= Passage for review =
Start of Block
[PAUSED] [DRAFT] Reduce the Cosmos Hub active validator set from 180 to 100

Change log

  • 2026-07-13 Created initial post

Summary

This proposal aims to reduce the Cosmos Hub active validator set from 180 to 100 by updating the on-chain max_provider_consensus_validators parameter (provider module), and to reduce the bonded validator cap from 200 to 100 by updating max_validators (staking module), aligning both at 100.

The creation of new consumer chains has been disabled at the protocol level since the gaia v27 upgrade. The two active consumer chains, comdex-1 and elys-1, are secured almost entirely by validators within the top 100 by stake, so reducing the bonded cap to 100 has minimal impact on them (see Background). Aligning both parameters also keeps the active set at 100 if the provider module is later removed, at which point the active set would revert to being governed by max_validators.

The objective is to improve the long-term health, sustainability and operational quality of the validator set while maintaining a high level of security.

A validator set where operators can sustainably run professional infrastructure is expected to be healthier than a large validator set containing economically unsustainable operators.

A leaner validator set may also provide a stronger foundation for future infrastructure improvements and protocol upgrades, including potential future requirements such as Dual VM and EVM-related workloads.

This proposal is focused solely on validator set size. No other protocol parameters are modified.

Background: active set vs bonded set

The Cosmos Hub uses two separate parameters for validator counts. max_validators (staking module, currently 200) is the bonded cap. max_provider_consensus_validators (provider module, currently 180) determines how many of those bonded validators actually enter consensus, sign blocks and earn rewards. The 20 bonded validators outside the active set do not sign Hub blocks and earn no Hub rewards; they remain bonded and can be opted in to secure Partial Set Security (PSS) consumer chains.
End of Block
= Directions =
**A)** Summarize the validator set proposal in two sentences.
**B)** Reproduce a passage of the validator set proposal word for word, beginning at the words "Background: active set" and stopping after the words "(PSS) consumer chains.".
The material after this point is separate from the validator set proposal.

= Source data =
Start of Block
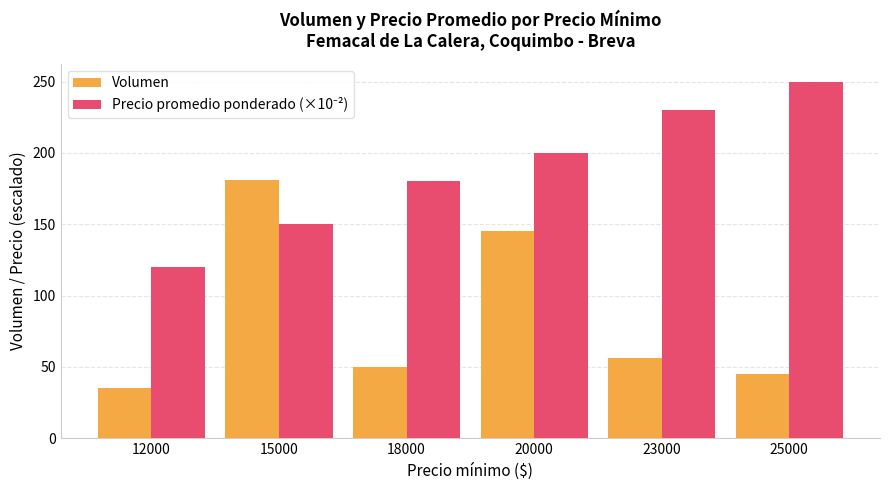

What is the spread (max minus min) of values at 25000?

205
End of Block
= Task-by-task answers =
**A)** The proposal would cut the Cosmos Hub active validator set from 180 to 100 by updating max_provider_consensus_validators and lower the bonded validator cap from 200 to 100 by updating max_validators, aligning both at 100 and modifying no other protocol parameters. Its objective is to improve the long-term health, sustainability and operational quality of the validator set while maintaining a high level of security, and it states that the two active consumer chains, comdex-1 and elys-1, are secured almost entirely by top-100 validators, so the change has minimal impact on them.

**B)**
Background: active set vs bonded set

The Cosmos Hub uses two separate parameters for validator counts. max_validators (staking module, currently 200) is the bonded cap. max_provider_consensus_validators (provider module, currently 180) determines how many of those bonded validators actually enter consensus, sign blocks and earn rewards. The 20 bonded validators outside the active set do not sign Hub blocks and earn no Hub rewards; they remain bonded and can be opted in to secure Partial Set Security (PSS) consumer chains.